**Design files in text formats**
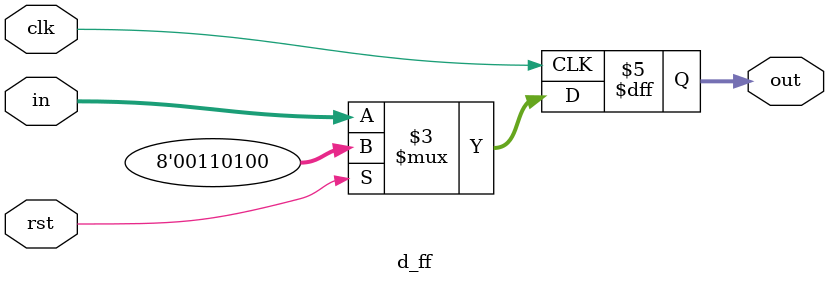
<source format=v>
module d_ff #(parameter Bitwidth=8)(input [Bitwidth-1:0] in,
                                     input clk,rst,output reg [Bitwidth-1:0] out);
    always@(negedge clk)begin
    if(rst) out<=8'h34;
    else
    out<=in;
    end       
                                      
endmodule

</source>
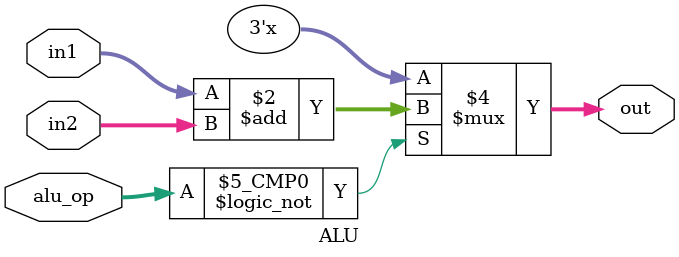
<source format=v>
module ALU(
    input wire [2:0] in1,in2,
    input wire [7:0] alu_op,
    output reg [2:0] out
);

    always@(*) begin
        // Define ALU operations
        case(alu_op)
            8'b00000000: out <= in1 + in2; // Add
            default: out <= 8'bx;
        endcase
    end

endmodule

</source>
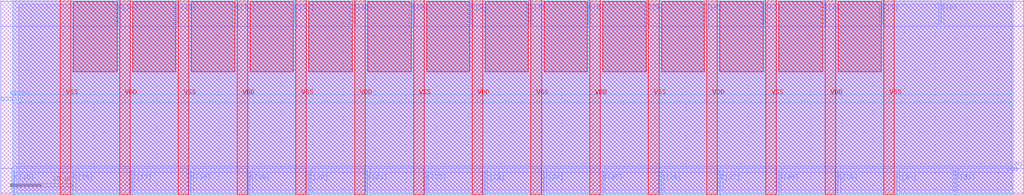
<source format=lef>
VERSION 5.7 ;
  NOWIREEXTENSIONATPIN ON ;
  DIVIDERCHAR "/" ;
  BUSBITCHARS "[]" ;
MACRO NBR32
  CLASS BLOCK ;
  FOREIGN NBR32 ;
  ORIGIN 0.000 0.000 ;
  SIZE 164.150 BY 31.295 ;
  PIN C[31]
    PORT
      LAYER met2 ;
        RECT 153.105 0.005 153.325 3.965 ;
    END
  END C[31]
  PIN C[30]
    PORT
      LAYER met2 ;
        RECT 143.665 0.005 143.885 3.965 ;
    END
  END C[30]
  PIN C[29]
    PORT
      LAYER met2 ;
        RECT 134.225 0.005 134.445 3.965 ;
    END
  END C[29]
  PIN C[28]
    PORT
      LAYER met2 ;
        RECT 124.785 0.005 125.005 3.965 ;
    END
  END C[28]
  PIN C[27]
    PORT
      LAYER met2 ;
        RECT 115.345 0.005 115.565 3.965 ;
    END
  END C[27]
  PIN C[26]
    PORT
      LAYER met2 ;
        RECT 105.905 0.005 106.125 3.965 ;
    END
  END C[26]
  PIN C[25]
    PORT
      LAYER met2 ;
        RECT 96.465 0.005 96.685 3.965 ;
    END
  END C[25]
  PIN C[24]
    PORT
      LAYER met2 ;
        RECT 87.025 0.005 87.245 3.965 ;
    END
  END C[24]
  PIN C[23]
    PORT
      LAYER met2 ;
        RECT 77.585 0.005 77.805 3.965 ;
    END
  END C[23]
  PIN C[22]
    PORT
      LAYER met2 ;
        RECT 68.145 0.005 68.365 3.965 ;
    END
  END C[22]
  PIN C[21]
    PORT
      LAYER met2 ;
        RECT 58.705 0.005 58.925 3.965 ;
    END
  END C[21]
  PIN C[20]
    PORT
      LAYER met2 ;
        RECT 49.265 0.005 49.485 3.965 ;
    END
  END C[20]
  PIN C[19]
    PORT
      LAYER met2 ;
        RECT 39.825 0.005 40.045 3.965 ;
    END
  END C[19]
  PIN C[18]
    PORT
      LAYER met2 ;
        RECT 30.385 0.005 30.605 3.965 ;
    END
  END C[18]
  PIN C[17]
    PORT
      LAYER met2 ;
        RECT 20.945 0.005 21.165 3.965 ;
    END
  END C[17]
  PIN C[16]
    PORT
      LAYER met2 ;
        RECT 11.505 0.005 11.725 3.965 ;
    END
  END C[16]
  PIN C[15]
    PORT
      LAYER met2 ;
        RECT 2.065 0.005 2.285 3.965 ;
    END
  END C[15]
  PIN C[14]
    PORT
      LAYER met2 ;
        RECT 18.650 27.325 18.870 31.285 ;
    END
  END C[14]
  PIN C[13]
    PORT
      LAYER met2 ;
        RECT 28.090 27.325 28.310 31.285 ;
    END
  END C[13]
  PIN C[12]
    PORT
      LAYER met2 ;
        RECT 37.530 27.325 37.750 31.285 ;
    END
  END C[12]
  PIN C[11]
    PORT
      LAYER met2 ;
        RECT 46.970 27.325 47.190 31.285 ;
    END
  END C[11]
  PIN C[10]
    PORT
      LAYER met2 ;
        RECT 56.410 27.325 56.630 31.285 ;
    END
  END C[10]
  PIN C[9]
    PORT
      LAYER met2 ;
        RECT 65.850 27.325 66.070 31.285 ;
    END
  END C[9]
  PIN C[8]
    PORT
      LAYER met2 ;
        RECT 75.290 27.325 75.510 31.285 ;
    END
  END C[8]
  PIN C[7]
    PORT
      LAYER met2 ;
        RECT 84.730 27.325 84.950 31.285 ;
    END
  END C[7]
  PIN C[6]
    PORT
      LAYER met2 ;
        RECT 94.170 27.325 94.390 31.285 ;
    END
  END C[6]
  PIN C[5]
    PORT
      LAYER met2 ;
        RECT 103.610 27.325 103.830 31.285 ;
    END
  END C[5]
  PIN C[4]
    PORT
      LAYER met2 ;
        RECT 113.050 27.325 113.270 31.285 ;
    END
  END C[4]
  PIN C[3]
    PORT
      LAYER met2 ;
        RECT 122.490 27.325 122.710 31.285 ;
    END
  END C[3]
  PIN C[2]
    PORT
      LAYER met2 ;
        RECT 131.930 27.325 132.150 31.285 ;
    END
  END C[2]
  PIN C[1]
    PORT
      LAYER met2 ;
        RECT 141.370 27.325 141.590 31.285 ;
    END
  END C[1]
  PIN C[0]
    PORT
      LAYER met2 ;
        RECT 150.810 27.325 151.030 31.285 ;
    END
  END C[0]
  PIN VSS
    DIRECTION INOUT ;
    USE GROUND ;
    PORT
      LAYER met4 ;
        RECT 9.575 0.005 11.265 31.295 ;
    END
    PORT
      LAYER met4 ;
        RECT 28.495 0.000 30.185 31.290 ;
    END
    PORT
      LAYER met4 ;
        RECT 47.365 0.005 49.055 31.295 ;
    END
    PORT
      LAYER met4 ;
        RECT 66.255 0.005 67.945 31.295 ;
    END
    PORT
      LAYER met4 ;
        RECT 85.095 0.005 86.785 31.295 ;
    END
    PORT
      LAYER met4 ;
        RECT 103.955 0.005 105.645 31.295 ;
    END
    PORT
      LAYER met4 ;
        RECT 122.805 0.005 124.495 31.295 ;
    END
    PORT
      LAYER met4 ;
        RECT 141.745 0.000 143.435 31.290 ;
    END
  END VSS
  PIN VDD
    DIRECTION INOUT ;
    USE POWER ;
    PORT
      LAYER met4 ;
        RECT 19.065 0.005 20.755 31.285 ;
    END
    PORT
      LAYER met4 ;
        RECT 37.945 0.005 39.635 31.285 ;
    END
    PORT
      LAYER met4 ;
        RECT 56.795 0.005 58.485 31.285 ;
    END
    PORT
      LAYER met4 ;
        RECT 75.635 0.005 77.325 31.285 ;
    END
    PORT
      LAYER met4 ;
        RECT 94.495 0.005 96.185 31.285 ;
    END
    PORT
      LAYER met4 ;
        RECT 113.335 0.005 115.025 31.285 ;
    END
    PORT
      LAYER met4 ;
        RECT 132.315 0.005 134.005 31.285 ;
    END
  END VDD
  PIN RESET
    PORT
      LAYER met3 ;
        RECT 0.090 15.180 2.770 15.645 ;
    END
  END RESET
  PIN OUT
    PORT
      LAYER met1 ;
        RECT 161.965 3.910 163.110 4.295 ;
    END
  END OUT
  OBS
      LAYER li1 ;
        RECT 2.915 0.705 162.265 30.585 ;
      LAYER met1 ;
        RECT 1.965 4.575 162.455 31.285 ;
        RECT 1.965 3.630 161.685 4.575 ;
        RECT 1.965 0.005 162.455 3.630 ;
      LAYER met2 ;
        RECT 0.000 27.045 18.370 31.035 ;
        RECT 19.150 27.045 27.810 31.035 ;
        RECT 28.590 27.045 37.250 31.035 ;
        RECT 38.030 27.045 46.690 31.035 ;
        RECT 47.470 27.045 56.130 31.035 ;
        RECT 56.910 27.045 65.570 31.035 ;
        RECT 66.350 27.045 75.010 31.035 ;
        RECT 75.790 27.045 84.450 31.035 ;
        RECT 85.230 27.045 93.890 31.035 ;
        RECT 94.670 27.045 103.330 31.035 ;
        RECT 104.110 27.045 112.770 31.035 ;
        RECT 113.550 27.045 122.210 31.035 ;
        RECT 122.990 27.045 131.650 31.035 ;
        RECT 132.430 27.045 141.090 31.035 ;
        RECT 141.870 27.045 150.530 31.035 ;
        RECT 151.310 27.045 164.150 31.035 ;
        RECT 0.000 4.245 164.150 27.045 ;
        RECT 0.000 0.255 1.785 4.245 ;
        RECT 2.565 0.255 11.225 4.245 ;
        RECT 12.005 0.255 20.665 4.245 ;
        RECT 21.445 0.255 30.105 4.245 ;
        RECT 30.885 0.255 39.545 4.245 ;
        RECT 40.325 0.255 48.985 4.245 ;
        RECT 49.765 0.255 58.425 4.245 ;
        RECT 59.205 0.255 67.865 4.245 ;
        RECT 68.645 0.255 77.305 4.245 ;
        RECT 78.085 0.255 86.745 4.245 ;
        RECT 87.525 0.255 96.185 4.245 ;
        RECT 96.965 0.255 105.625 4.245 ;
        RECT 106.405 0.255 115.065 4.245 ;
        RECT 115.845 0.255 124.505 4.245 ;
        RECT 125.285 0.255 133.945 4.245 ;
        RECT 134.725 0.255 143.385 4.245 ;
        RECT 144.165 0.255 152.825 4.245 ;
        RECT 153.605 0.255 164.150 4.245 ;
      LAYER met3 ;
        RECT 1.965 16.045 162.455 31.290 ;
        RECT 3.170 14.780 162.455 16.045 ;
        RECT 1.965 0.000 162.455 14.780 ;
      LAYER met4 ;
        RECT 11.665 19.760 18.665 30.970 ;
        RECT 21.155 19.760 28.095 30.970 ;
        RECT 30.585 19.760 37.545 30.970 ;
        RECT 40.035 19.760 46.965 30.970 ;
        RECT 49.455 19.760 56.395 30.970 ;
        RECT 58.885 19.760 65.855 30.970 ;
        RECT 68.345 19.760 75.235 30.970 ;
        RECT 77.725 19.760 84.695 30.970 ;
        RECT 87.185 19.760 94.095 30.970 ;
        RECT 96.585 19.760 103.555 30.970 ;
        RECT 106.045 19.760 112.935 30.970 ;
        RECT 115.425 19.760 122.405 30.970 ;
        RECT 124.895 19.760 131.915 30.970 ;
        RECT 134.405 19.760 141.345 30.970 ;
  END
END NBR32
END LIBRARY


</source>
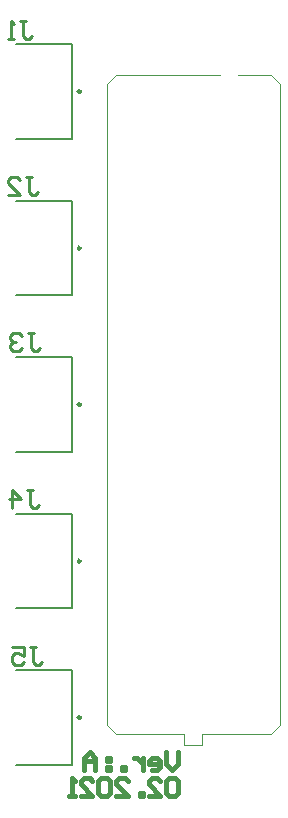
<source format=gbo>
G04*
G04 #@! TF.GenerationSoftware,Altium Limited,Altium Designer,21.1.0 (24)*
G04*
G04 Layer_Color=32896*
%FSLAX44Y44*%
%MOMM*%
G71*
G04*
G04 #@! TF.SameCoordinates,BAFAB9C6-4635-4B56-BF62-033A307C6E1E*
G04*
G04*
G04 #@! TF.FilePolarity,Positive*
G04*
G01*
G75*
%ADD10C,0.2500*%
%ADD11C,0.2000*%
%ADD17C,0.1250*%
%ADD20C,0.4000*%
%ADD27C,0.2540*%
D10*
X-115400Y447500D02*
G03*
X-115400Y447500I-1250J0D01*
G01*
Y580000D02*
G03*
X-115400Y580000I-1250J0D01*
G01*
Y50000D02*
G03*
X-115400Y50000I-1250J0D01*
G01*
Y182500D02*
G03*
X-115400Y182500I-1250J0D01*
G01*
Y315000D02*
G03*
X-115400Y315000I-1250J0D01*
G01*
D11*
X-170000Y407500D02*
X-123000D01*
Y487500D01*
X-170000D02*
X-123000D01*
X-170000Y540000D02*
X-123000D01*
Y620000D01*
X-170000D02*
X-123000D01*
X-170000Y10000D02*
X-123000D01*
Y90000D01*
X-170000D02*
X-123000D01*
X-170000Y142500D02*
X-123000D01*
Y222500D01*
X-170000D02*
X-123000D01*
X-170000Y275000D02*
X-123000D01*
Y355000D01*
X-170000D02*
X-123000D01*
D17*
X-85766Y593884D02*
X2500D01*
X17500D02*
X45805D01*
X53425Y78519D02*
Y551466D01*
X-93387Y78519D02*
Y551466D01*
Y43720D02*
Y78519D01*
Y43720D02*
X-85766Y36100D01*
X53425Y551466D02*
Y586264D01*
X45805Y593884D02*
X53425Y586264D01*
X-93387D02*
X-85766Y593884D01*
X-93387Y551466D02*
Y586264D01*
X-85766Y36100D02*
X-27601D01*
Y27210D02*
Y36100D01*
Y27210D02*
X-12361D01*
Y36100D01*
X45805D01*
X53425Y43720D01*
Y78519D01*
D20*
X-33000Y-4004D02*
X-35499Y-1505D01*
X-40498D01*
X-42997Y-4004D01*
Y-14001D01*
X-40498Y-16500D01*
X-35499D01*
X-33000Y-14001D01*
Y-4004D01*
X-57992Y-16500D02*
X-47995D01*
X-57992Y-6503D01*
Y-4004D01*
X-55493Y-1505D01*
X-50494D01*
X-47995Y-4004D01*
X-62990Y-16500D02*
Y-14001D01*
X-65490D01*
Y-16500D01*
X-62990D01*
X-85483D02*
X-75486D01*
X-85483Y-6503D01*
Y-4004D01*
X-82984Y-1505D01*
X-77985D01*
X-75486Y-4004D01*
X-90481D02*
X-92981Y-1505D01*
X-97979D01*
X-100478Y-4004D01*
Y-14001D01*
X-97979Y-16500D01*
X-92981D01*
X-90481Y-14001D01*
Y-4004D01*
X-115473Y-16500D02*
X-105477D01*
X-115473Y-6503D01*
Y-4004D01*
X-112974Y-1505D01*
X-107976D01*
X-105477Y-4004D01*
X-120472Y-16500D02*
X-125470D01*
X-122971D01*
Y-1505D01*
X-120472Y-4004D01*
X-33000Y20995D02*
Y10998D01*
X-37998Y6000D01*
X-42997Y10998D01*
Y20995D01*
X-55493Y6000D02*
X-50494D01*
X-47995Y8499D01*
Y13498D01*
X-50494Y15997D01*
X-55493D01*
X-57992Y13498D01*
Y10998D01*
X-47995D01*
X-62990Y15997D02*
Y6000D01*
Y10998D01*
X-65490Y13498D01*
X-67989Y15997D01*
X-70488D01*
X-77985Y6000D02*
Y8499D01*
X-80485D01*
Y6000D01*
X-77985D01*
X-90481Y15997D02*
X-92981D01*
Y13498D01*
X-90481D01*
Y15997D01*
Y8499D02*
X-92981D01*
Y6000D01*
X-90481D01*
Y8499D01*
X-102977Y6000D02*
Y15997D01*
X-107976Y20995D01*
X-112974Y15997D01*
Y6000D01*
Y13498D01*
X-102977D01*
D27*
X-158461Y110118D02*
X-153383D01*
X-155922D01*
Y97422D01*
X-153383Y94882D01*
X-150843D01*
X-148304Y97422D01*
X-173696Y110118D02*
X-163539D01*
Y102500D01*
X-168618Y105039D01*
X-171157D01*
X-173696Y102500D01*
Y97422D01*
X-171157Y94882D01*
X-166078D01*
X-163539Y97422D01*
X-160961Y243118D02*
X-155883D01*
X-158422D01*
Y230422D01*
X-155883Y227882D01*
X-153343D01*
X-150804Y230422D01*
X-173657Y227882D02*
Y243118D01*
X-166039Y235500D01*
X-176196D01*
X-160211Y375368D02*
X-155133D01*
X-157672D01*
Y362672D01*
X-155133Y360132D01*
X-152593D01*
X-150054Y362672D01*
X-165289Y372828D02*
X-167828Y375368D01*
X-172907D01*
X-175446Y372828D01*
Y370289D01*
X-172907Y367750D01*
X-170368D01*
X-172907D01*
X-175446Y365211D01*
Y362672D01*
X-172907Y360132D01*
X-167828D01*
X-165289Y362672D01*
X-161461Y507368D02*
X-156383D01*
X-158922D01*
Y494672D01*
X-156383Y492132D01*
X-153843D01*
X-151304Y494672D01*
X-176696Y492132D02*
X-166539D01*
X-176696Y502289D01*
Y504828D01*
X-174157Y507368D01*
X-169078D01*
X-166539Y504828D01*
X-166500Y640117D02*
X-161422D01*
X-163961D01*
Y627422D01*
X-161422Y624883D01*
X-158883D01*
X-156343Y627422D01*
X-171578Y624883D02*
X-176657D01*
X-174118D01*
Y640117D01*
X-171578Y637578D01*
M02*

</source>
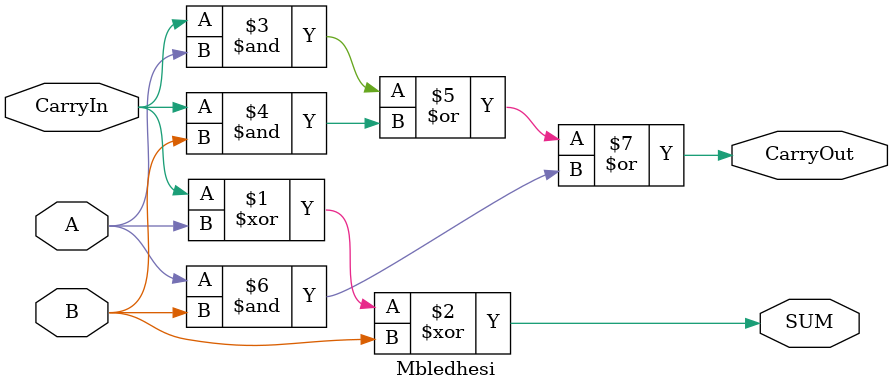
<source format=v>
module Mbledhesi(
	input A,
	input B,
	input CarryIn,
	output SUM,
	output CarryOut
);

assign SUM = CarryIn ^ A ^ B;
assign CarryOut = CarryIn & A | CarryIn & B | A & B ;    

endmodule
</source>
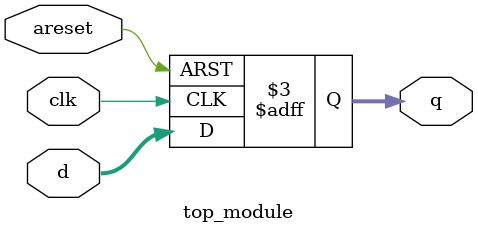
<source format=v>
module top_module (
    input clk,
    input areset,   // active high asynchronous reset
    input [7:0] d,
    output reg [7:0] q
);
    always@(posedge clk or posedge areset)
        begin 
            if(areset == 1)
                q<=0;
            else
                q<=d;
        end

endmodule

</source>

**PROBLEM**
Look through the entries for the string "output". Every line that has it belongs in the answer.

**THE COMPLETED TASK**
                                     input clk,rst,output reg [Bitwidth-1:0] out);
    output reg [2:0] out
	output SUM,
	output CarryOut
    output reg [7:0] q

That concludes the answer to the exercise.